La mesure est méconnue et socialement injuste, mais elle se concrétisera bel et bien le 1er janvier 2025 : après cette nouvelle étape de l’instauration de la Zone à faibles émissions du Grand Paris, ce seront près de 1,2 million de véhicules qui seront interdits de circulation, selon les chiffres réactualisés et tout juste publiés par le ministère de la Transition écologique… Comble du cynisme, la métropole vous demande officiellement votre avis dans le cadre d’une consultation publique, sans la moindre intention d’en tenir compte.
Entre l’absence quasi-totale d’information du grand public, le calendrier d’application illisible et les reculades, les Zones à faibles émissions (ZFE) sont l’une des mesures les plus obscures actuellement en phase d’application.
Aujourd’hui, elles continuent à ne pas faire parler d’elles… Illustration avec la ZFE du Grand Paris. Après avoir interdit son accès, dès 2021, aux véhicules diesel d’avant 2006 (pour ceux à qui cela parle, ces modèles « senior » doivent afficher sur leur pare-brise une vignette Crit’Air 4, 5 ou NC pour non classé), cette large zone urbaine passera en effet à la vitesse supérieure le 1er janvier prochain. Alors que l’interdiction ne concerne jusqu’à présent « que » 341 000 voitures particulières et utilitaires (soit un peu moins de 7 % des 5,12 millions de véhicules roulant dans la ZFE*), son élargissement début 2025 aux modèles Crit’Air 3, c’est-à-dire immatriculés entre janvier 2006 et décembre 2010 (diesel) ou entre janvier 1997 et décembre 2005 (essence), concerne cette fois 842 000 conducteurs de plus. Au total, on arrivera donc à 23 % des véhicules de la ZFE du Grand Paris… interdits de circuler dans la ZFE du Grand Paris !
Aucune échappatoire ne se profile : la casse sociale qu’implique cette mesure ne touche guère les élus, qui se réfugient derrière la qualité de l’air et les subventions (manifestement insuffisantes pour les 1,2 million de propriétaires de Crit’Air 3, 4, 5 et NC concernés, dont la plupart ne conservent probablement pas leurs vieux véhicules pour le plaisir). On se demande donc à quoi sert la consultation publique diligentée par la Métropole du Grand Paris, depuis le 19 septembre jusqu’au 14 octobre. Tout d’abord, personne n’en a entendu parler (ça devient une habitude : en avril 2020, alors que nous étions confinés à cause du Covid, c’était déjà avec une pudeur de violette que le gouvernement avait « consulté » la population pour connaître son avis sur les Zones à faibles émissions).
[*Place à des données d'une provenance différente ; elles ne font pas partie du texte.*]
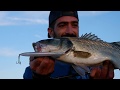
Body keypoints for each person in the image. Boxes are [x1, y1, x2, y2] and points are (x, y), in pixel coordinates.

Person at [23, 11, 114, 79]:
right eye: (62, 25)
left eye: (74, 25)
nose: (70, 31)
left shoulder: (98, 67)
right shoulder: (32, 71)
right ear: (50, 32)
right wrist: (38, 78)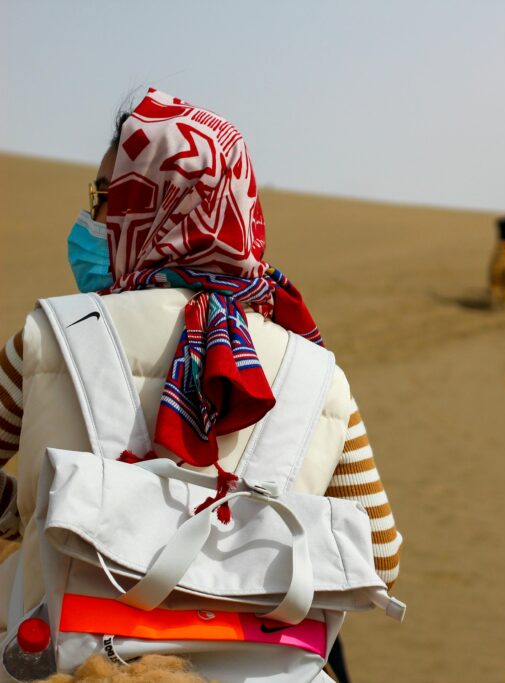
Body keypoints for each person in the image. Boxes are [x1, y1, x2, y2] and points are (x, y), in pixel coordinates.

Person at [0, 89, 401, 678]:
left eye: (107, 196)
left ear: (145, 204)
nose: (94, 218)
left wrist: (25, 513)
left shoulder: (45, 338)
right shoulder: (318, 375)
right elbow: (383, 556)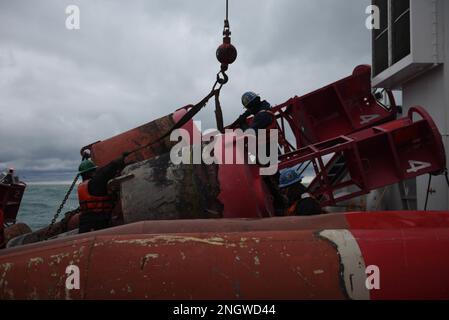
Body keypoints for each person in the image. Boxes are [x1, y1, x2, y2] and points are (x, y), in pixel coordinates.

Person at [77, 152, 129, 233]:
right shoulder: (95, 183)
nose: (95, 172)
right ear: (90, 172)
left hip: (85, 223)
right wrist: (121, 158)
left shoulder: (82, 186)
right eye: (94, 171)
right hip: (98, 223)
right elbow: (107, 170)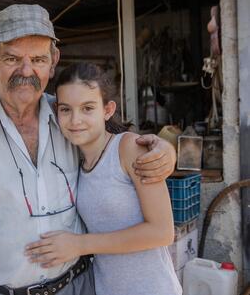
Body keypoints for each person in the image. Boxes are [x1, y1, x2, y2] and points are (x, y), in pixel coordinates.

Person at [0, 4, 176, 295]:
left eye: (38, 59)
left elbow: (117, 145)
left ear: (53, 62)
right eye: (12, 58)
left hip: (77, 286)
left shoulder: (68, 118)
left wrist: (164, 148)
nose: (26, 71)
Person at [25, 63, 182, 295]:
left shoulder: (128, 148)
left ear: (107, 110)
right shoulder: (74, 159)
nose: (75, 120)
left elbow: (162, 232)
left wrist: (80, 244)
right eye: (66, 109)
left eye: (88, 108)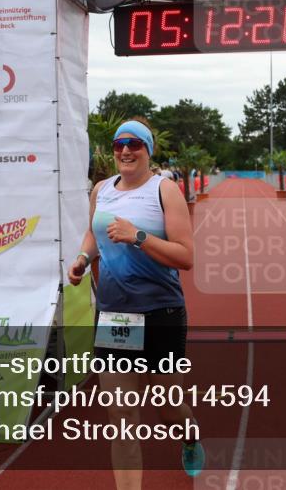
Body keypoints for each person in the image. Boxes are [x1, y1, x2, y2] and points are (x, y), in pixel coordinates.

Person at [68, 119, 204, 487]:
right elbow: (94, 234)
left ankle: (189, 433)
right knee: (123, 417)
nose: (124, 151)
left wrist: (138, 236)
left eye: (133, 144)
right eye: (117, 145)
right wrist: (82, 259)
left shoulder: (165, 190)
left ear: (147, 150)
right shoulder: (101, 190)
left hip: (161, 312)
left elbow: (186, 257)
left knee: (168, 405)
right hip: (116, 316)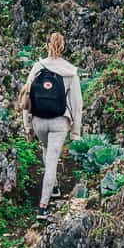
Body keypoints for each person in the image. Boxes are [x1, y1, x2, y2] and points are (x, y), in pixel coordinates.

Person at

La preuve, c’est qu’en sept jours, au moment où nous écrivons ces lignes, elle a reçu 51 contributions… À ce rythme, il faut donc s’attendre à moins de 200 participations, soit 0,003 % des 7,2 millions d’habitants de la Métropole du Grand Paris (dont 5,6 millions résidant au sein même de la ZFE). Joli débat démocratique. Mais, pire, l’avis des citoyens ne comptera absolument pas, puisque la ZFE parisienne, comme celle de Lyon, est « effective ». Cela signifie que son application est obligatoire, contrairement aux ZFE dites « de vigilance » qui, depuis mars 2024, bénéficient d’une souplesse d’application liée à leur niveau de pollution et/ou aux décisions de leurs dirigeants (la métropole de Strasbourg vient ainsi de renoncer à l’interdiction des Crit’Air 3 dès 2025, la repoussant à 2027). Autrement dit, que vous soyez pour, que vous soyez contre, vos élus s’en fichent.
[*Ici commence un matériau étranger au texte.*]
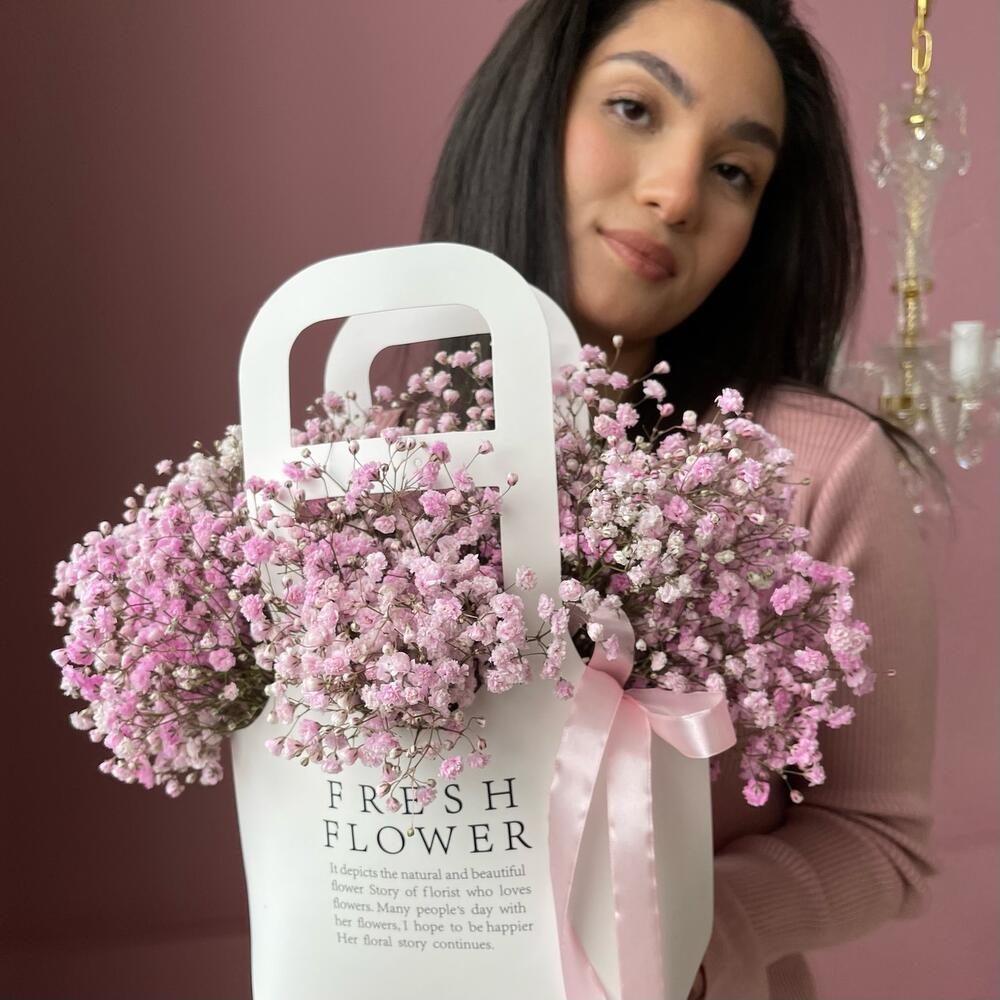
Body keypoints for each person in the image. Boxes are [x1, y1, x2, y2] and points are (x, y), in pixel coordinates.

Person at [417, 1, 940, 998]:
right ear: (531, 115)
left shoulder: (821, 469)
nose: (674, 194)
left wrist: (680, 938)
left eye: (734, 171)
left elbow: (881, 841)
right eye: (634, 109)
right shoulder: (376, 463)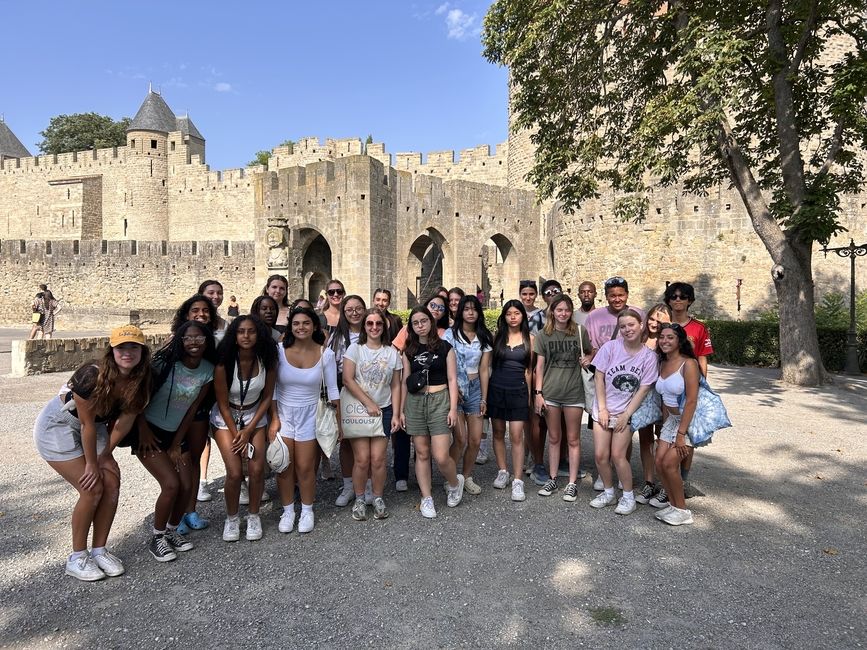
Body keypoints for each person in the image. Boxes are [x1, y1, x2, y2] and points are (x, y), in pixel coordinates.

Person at [33, 325, 151, 581]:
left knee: (112, 480)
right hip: (60, 425)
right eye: (121, 347)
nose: (127, 352)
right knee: (92, 486)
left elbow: (124, 421)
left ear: (142, 351)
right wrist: (91, 464)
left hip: (94, 427)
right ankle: (77, 557)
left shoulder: (141, 379)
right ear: (112, 351)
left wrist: (105, 454)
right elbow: (85, 424)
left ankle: (99, 550)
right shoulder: (91, 375)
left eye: (133, 347)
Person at [127, 320, 215, 561]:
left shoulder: (208, 370)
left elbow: (192, 408)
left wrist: (177, 443)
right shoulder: (163, 364)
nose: (193, 342)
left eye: (199, 337)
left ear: (207, 340)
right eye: (188, 338)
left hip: (176, 434)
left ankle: (172, 530)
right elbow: (138, 398)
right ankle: (157, 537)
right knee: (171, 484)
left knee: (187, 486)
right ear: (180, 340)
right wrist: (142, 430)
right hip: (149, 433)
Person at [271, 307, 340, 534]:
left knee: (305, 467)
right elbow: (271, 390)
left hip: (311, 415)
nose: (301, 327)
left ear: (314, 327)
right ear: (290, 326)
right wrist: (273, 419)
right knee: (283, 466)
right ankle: (288, 510)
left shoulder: (325, 354)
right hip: (284, 414)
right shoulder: (279, 350)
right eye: (296, 323)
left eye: (306, 323)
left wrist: (338, 423)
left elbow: (332, 390)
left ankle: (307, 510)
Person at [211, 315, 278, 541]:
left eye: (251, 331)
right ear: (234, 335)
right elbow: (221, 402)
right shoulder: (224, 362)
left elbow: (267, 396)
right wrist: (236, 432)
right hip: (226, 418)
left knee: (257, 470)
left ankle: (253, 515)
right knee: (235, 472)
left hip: (254, 416)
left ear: (259, 335)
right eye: (241, 332)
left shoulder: (267, 359)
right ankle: (231, 518)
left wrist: (248, 430)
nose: (246, 336)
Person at [589, 309, 659, 515]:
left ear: (641, 325)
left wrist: (626, 415)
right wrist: (602, 408)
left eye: (631, 325)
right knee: (601, 455)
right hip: (603, 408)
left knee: (618, 455)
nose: (627, 330)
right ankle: (609, 493)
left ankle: (628, 496)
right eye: (623, 326)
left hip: (625, 412)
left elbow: (644, 389)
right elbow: (599, 377)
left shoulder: (649, 357)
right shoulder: (610, 348)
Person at [399, 305, 465, 518]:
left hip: (440, 400)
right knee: (422, 452)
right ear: (411, 326)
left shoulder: (445, 347)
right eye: (416, 323)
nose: (420, 326)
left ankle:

« Les conducteurs qui ont besoin de leur voiture tous les jours, qui n’ont pas d’autre choix parce qu’ils habitent dans des zones éloignées des transports en commun ou travaillent loin de chez eux en horaire décalé, à qui on n’offre donc pas d’alternative satisfaisante, entendent déjà dire tous les jours que c’est mal. Que leur budget restreint devienne un facteur supplémentaire d’ostracisation est déjà scandaleux, s’agace Nathalie Troussard, Secrétaire générale de notre association. Mais faire semblant de nous demander ce que nous en pensons, c’est ajouter une sacrée dose de cynisme à cette injustice ! »
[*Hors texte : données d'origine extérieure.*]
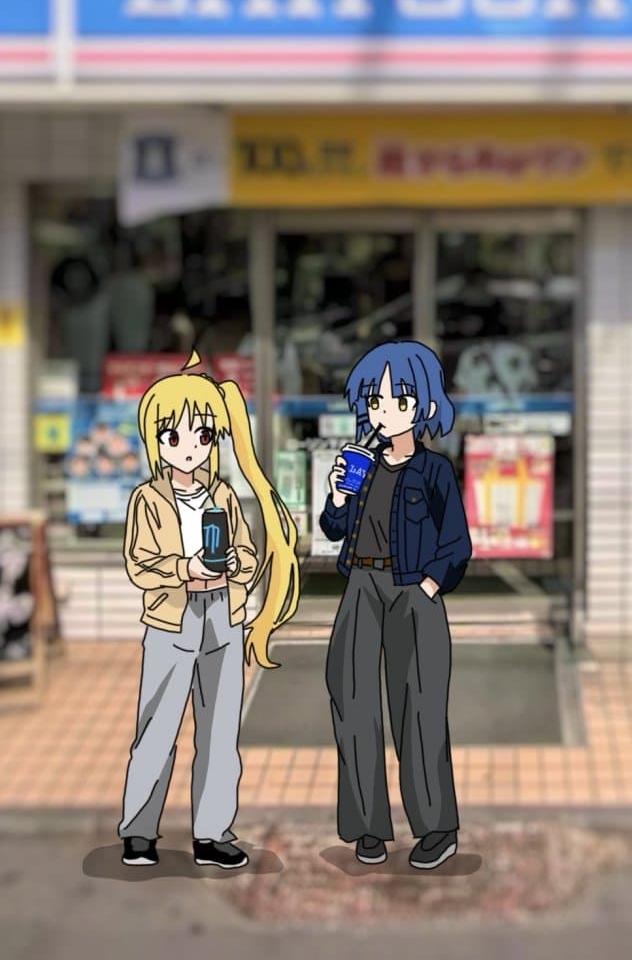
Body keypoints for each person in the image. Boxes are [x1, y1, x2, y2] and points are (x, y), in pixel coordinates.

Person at [119, 350, 300, 869]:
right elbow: (139, 564)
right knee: (157, 728)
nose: (190, 448)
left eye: (202, 436)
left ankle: (213, 833)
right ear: (156, 442)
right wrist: (185, 567)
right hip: (172, 619)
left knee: (221, 731)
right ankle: (139, 831)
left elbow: (246, 552)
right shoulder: (148, 499)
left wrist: (235, 567)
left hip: (223, 615)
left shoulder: (222, 493)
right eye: (173, 437)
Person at [319, 340, 472, 871]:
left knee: (419, 709)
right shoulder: (362, 463)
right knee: (352, 698)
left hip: (412, 592)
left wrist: (430, 586)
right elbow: (333, 528)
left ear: (423, 405)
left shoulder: (434, 470)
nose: (384, 412)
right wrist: (338, 495)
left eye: (398, 400)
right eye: (376, 401)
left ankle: (436, 828)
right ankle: (367, 827)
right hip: (361, 586)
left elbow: (457, 542)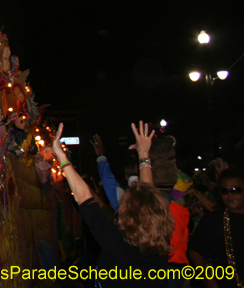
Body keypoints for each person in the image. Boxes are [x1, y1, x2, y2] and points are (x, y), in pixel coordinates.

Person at [52, 121, 173, 286]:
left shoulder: (117, 243)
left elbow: (84, 198)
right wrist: (143, 155)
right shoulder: (161, 243)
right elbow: (148, 198)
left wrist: (62, 157)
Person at [188, 168, 244, 288]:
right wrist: (208, 279)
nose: (230, 195)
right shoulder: (212, 220)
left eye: (236, 190)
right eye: (225, 191)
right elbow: (195, 251)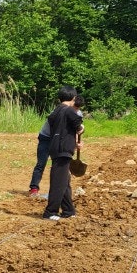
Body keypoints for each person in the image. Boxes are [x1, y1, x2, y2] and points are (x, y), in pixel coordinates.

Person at [41, 85, 84, 221]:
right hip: (63, 149)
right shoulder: (68, 110)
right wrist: (81, 129)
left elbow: (64, 128)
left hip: (57, 147)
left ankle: (68, 210)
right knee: (58, 182)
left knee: (64, 180)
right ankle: (50, 211)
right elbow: (78, 124)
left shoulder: (56, 111)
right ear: (73, 98)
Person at [29, 93, 83, 196]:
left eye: (77, 109)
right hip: (47, 137)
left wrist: (76, 142)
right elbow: (56, 130)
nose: (75, 111)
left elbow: (75, 129)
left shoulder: (78, 114)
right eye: (74, 108)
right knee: (41, 163)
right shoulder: (58, 112)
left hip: (59, 138)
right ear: (71, 103)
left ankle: (60, 191)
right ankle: (34, 188)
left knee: (60, 164)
L’instauration précipitée des ZFE est injuste, car elle fait des conducteurs n’ayant pas les moyens financiers de changer de véhicule en temps et en heure des citoyens de seconde zone. Pire, le sujet demeure très largement méconnu du grand public et la consultation en ligne organisée en catimini par la métropole du Grand Paris ne va rien arranger. La transition écologique mérite mieux.
*Tous les chiffres et pourcentages cités ici puisent leur source dans l’onglet Données et études statistiques du ministère de la Transition écologique, dont les derniers résultats ont été réactualisés et publiés le 23 septembre 2024. En lien ici.